(Work to be completed)
Extract and repeat, without any change, the lines of the listing from the line with "Here, each photo" to the line with "-0.006827, -0.373683, 0.969011]]", both of those lines included.

(Given data)
____

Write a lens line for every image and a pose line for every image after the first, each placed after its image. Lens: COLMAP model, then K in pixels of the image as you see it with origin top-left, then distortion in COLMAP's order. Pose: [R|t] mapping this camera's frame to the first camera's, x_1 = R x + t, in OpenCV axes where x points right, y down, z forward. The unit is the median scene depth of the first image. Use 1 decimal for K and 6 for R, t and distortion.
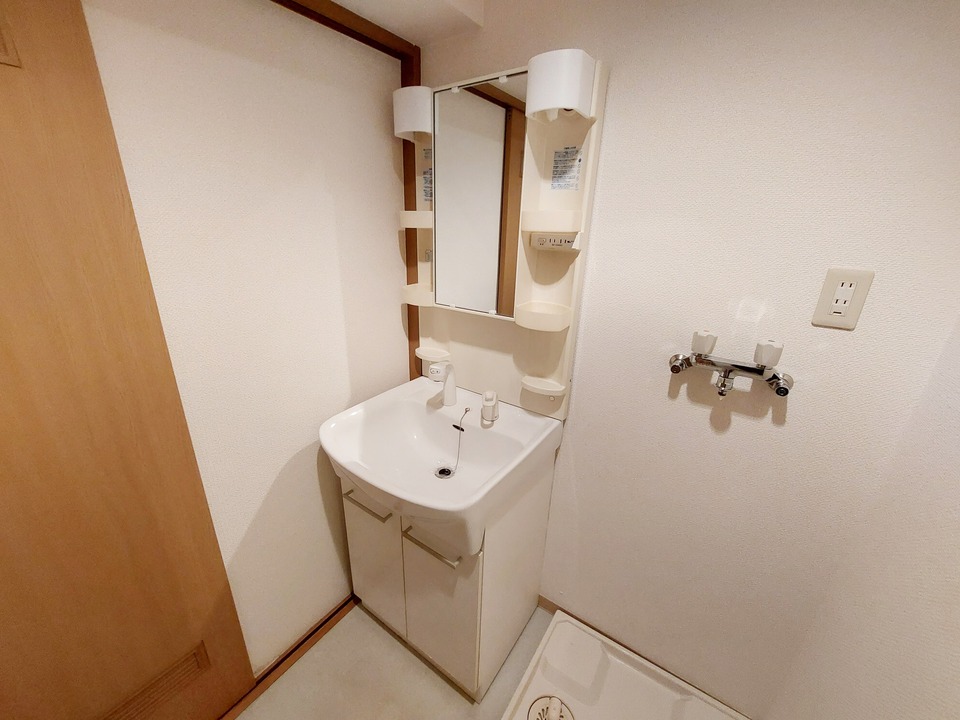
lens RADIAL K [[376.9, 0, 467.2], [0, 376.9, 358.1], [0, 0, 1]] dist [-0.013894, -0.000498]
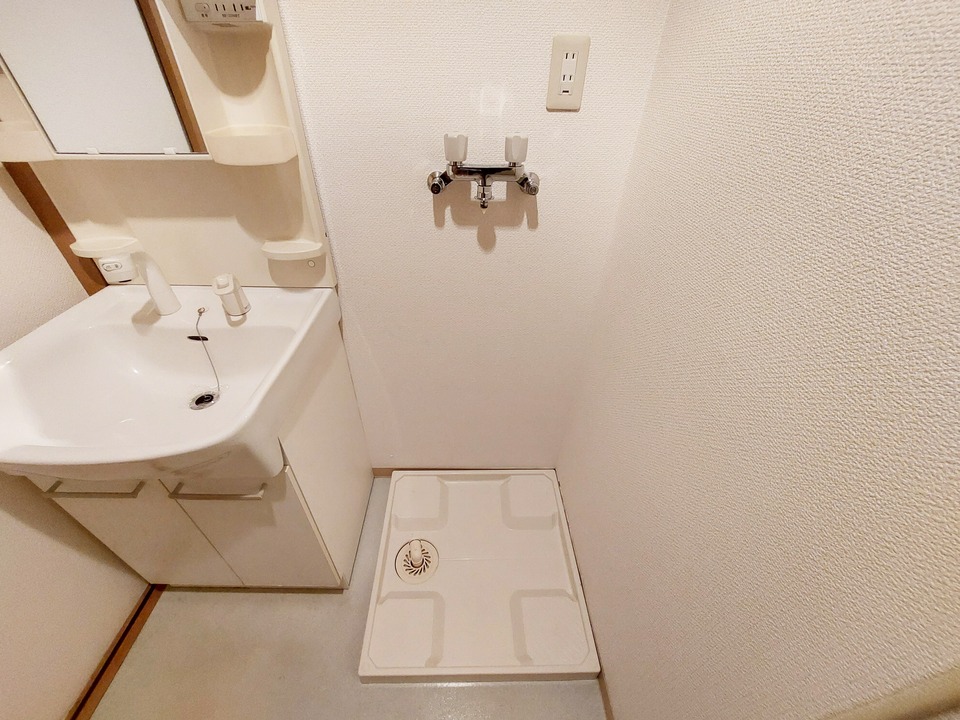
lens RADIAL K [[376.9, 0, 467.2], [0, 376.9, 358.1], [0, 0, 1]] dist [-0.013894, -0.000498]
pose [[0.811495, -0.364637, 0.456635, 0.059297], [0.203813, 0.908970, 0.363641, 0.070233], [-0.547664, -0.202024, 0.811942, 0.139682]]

____

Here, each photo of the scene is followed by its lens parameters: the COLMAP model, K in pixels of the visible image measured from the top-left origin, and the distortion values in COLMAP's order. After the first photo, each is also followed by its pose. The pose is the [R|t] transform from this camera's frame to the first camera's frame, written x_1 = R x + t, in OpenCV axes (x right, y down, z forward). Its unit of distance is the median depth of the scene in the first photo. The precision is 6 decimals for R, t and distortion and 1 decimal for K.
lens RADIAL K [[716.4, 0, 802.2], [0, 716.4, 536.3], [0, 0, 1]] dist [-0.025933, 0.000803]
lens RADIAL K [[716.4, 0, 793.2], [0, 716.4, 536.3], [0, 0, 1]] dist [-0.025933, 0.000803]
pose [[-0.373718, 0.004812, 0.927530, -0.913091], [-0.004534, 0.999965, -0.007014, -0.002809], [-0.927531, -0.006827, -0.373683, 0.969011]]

____

(Response to this task)
Here, each photo of the scene is followed by its lens parameters: the COLMAP model, K in pixels of the visible image measured from the top-left origin, and the distortion values in COLMAP's order. After the first photo, each is also followed by its pose. The pose is the [R|t] transform from this camera's frame to the first camera's frame, written x_1 = R x + t, in OpenCV axes (x right, y down, z forward). Its unit of distance is the median depth of the scene in the first photo. The precision is 6 decimals for R, t and distortion and 1 decimal for K.
lens RADIAL K [[716.4, 0, 802.2], [0, 716.4, 536.3], [0, 0, 1]] dist [-0.025933, 0.000803]
lens RADIAL K [[716.4, 0, 793.2], [0, 716.4, 536.3], [0, 0, 1]] dist [-0.025933, 0.000803]
pose [[-0.373718, 0.004812, 0.927530, -0.913091], [-0.004534, 0.999965, -0.007014, -0.002809], [-0.927531, -0.006827, -0.373683, 0.969011]]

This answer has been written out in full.